Tutto come prima? Appunto. E allora dove sta la rassicurazione, dove la differenza sostanziale tra emergenza e normalità? Se la patologia da sconfiggere sono governi che non governano, e non scongiurare all’infinito le elezioni anticipate, l’esistenza del governo Letta rischia di essere non una garanzia di stabilità e pace sociale, ma il suo contrario. Non la cura, ma il perpetuarsi della malattia. Con un’aggravante rispetto a prima: la retorica del ricovero d’urgenza del paziente, del suo dover subire la cura senza poter opporre alcuna obiezione. Tutto per salvargli la vita. E se i dati dicono invece che ne si sta accelerando il decesso, si può sempre dire che non c’erano alternative. Il paziente muore, ma il medico è assolto.

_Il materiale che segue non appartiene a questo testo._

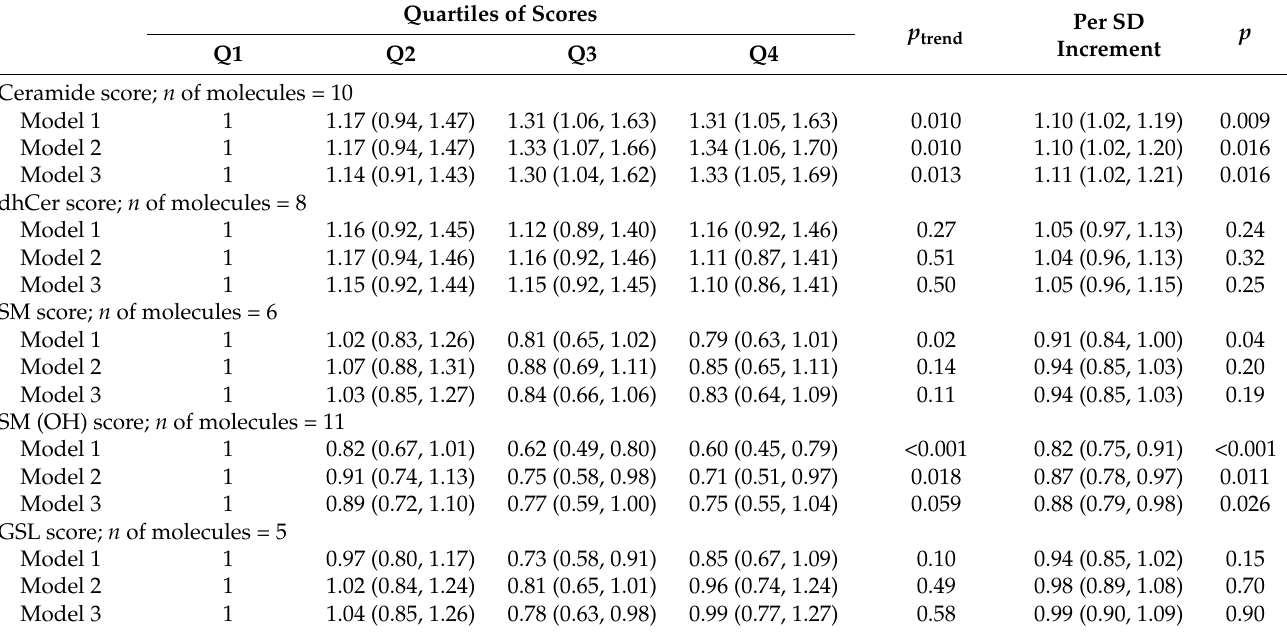
Table 3. Association between baseline sphingolipid scores and incident metabolic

Strano modo di salvare una democrazia, ridurla a uno stato d’eccezione obbligato.

11 pensieri su “La patologia

  1. Casaleggio è proprio l’ultimo che dovrebbe permettersi di parlare…..avevano la possibilità di cambiare le cose se volevano……ma no….molto più semplice restare a guardare e dire contro tutto e tutti senza materialmente fare un c…….!!!!!!

  2. D’accordo col Nichilista; ma come si fa a farle capire queste cose a “re Giorgio” e a tutti i sostenitori diretti (leggi PD e Scelta Civica oltre all’ovvio beneficiario Berlusconi) e indiretti (leggi M5S) delle “larghe intese”?
    A chi spetta esporsi e mettersi in campo per dimostrare che un’alternativa ci può essere?

  3. quello che scrive è a prima vista condivisibile, ma visto il risultato delle passate consultazioni , e non mi sembra che oggi se si tornasse a votare le cose cambierebbero di molto.non riesco a vedere una soluzione. e Lei ?

  4. A mio modesto parere esiste solo una strada. 1 presa di coscienza di quanto sopra e 2 sciopero fiscale per comunicarlo in maniera non violenta a chi ci governa (che ha, già oggi, tutti gli strumenti intellettuali e giuridici per operare)

  5. Concordo in pieno. Tuttavia quando sento parlare di elezioni anticipate non posso fare a meno di chiedermi: tra chi sceglierem(m)o ? Perché il problema di fondo, in caso di elezioni, è che con ogni probabilità rivedremmo le stesse facce, sentiremmo le stesse promesse, saremmo costretti a rivotare sostanzialmente gli stessi partiti (magari in alcuni casi con nomi diversi, ma sempre composti dalle stesse colpevili cariatidi) – o a non votare.

    Non riesco ad immaginare una soluzinoe a questo problema. Ma il pericolo che nemmeno le elezioni siano in grado di migliorare di tanto così la politica italiana è secondo me concreto.

  6. “dove sta la rassicurazione, dove la differenza sostanziale tra emergenza e normalità?”

    Che ci sono loro alle leve. Tutto qua.